Henrique Santana def. Michael Johnson - Unanimous Decision

Aisling Daly def. Aysen Berik - TKO (Referee Stoppage - Strikes) 1:49 R1

Giorgio Andrews def. Ryan Shamrock - TKO (Doctor Stoppage - Hand) 5:00 R1

John Hathaway def. Marvin Arnold - TKO (Referee Stoppage - Strikes) 1:32 R1

John Phillips def. Jake Bostwick - TKO (Referee Stoppage - Strikes) 4:10 R1

Yes indeed shamrock was shit, he seemed to start quite good, his guard was up, seemed to be defending well, i just thought he was feeling buzz out and was waiting to attack, instead he got knocked on his arse, the ref seemed to rush in quite quickly imo


----------



## Si-K (Jul 23, 2007)

I agree, ref in very quick - Did that punch even land??? Only watched it the once (as so poor) but did not look like it connected to me....big arm punches - where they drug tested????:fight:


----------



## Cha$e (Dec 11, 2007)

Yeah must agree i was dissapointed with the buzz shamrock fight. Did Leigh Remedios fight last night because i missed it if he did and i was looking forward to him owning danny


----------



## marc (Jul 16, 2007)

Masakazu Imanari x Jean Silva cage rage 25


----------



## Si-K (Jul 23, 2007)

nice one Marc - good ground fight - speed was awesome:biggerGrin:


----------



## steelers (Mar 13, 2008)

Imanari's performance was amazing. His technical ability is world Class. Although thsi only a short fight its one of the best i've seen for a while.

I think shamrock is done. His record since 2000 is really poor. Everybody gets beat but it didnt look like he had a game plan. One poor attempt at a take down and that was it. There are rumors of match against his brother Frank. (who in my opinion is by far the better fighter) This fight should'nt happen now but money talks


----------



## LWB (Jan 6, 2008)

steelers said:


> Imanari's performance was amazing.
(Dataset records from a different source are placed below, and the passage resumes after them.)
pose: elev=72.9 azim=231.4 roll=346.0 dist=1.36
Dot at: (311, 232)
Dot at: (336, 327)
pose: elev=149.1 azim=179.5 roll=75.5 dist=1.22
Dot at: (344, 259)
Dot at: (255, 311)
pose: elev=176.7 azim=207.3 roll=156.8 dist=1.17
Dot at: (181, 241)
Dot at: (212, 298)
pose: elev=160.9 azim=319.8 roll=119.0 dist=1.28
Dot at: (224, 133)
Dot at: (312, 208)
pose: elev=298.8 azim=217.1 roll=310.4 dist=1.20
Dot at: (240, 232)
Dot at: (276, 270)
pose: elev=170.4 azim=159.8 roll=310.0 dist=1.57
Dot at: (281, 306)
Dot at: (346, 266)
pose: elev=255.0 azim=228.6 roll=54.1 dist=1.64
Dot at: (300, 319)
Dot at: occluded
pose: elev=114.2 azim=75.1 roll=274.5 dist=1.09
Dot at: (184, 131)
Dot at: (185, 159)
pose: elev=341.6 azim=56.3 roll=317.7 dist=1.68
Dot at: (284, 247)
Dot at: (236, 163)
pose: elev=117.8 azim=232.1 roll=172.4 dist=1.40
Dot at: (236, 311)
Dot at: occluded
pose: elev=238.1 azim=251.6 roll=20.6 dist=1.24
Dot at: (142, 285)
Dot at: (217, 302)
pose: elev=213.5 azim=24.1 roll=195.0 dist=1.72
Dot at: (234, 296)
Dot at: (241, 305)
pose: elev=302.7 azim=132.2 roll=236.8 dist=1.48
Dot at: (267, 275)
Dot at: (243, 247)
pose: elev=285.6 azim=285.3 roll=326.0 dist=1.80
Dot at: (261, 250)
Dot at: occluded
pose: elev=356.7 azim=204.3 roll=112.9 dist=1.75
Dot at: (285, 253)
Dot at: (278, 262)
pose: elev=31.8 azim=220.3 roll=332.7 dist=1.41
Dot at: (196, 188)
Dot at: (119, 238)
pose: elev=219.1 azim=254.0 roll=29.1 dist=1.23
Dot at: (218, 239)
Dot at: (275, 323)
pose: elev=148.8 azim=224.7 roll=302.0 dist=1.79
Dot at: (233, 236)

His technical ability is world Class. Although thsi only a short fight its one of the best i've seen for a while.
> 
> I think shamrock is done. His record since 2000 is really poor. Everybody gets beat but it didnt look like he had a game plan. One poor attempt at a take down and that was it. There are rumors of match against his brother Frank. (who in my opinion is by far the better fighter) This fight should'nt happen now but money talks


I'd hate to think that Ken is still thinking about fighting, he's a spent force and surely has enough cash to just get leave fighting behind. I'd have to watch it if the fight with Frank was made but I hope it never is.


----------



## Chibi Sean (Dec 21, 2007)

There's no reason for him to not fight Frank. It'll be a huge payday if they can market it right, it doesn't matter about either guys record to the casual fan.

If they book this properly and can get exposure on free tv in America it'll do massive ppv numbers.

Ken's an old carny at heart, it's hardly even about fighting at his stage of the game now.


----------



## LWB (Jan 6, 2008)

Chibi Sean said:


> There's no reason for him to not fight Frank. It'll be a huge payday if they can market it right, it doesn't matter about either guys record to the casual fan.
> 
> If they book this properly and can get exposure on free tv in America it'll do massive ppv numbers.
> 
> Ken's an old carny at heart, it's hardly even about fighting at his stage of the game now.


Ken is just destroying his legacy to me. He is a legend to some and I think that does mean a lot to him. If he's happy to get beasted and get paid then fair enough.


----------